SEZIONE TESTO:
━━━━━━━━

Il Venezuela nei ricordi di George Friedman

20/05/2019

Tratto da Geopolitical Futures del 9 maggio 2019

 

Ho passato molto tempo in Venezuela negli anni ’90. La ragione per cui ero lì non mi era chiara allora e non mi è chiara neppure oggi (Friedman lavorava allora per il Dipartimento di Stato degli USA, Ndt) ma mi ha dato una certa prospettiva su quello che oggi accade nel paese.

Era notte quando arrivai la prima volta all’aeroporto di Maiquetia. In fase di atterraggio riuscii a scorgere dall’aereo una montagna fittamente illuminata da quelle che pensai essere le luci delle strade della capitale, Caracas.

━━━━━━━━

COMPITO 1: Per favore, trascrivi dal testo sul Venezuela il passo tra "Era notte quando" e "della capitale, Caracas.", estremi inclusi.
COMPITO 2: Traduci in inglese questa frase del testo sul Venezuela: "Era notte quando arrivai la prima volta all’aeroporto di Maiquetia."

━━━━━━━━

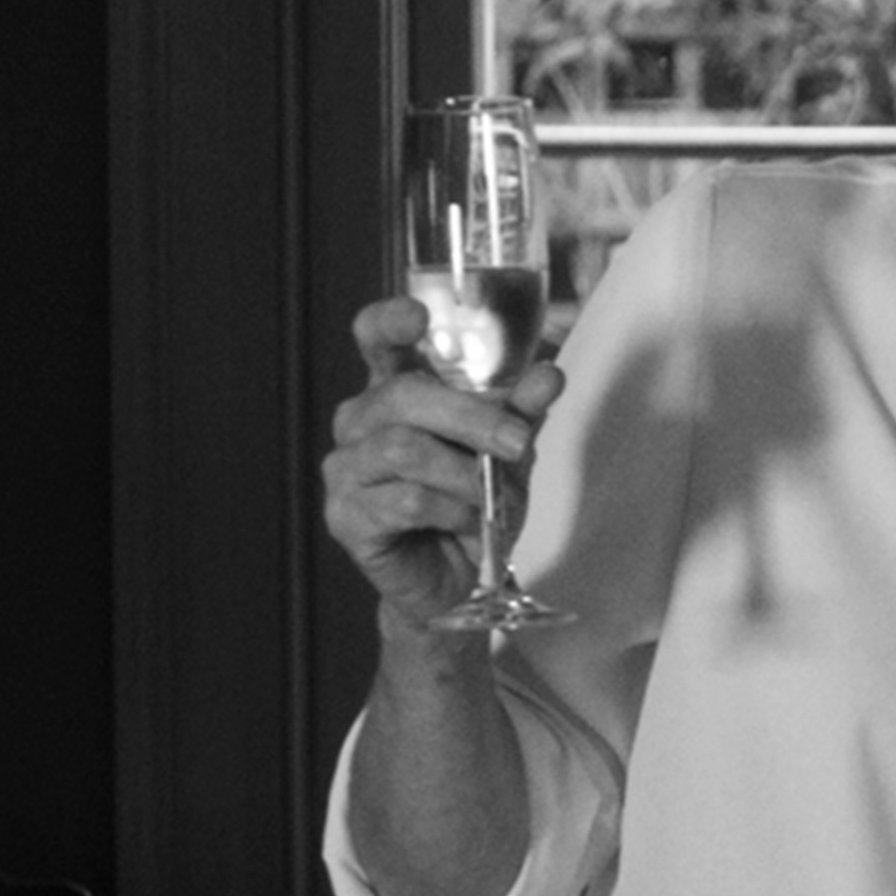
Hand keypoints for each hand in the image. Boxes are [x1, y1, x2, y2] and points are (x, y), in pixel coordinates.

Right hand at [317, 295, 563, 629]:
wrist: (460, 579)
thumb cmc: (474, 504)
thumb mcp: (508, 453)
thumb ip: (522, 412)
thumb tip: (549, 374)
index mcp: (395, 392)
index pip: (375, 341)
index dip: (388, 322)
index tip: (418, 316)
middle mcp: (360, 423)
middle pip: (402, 397)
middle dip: (470, 417)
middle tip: (517, 443)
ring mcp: (345, 469)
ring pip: (404, 450)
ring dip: (464, 475)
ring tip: (491, 500)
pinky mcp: (346, 516)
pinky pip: (405, 500)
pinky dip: (451, 511)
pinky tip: (467, 523)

━━━━━━━━

RISULTATO ESERCIZIO 1:
Era notte quando arrivai la prima volta all’aeroporto di Maiquetia. In fase di atterraggio riuscii a scorgere dall’aereo una montagna fittamente illuminata da quelle che pensai essere le luci delle strade della capitale, Caracas.

RISULTATO ESERCIZIO 2: It was night when I first arrived at Maiquetia airport.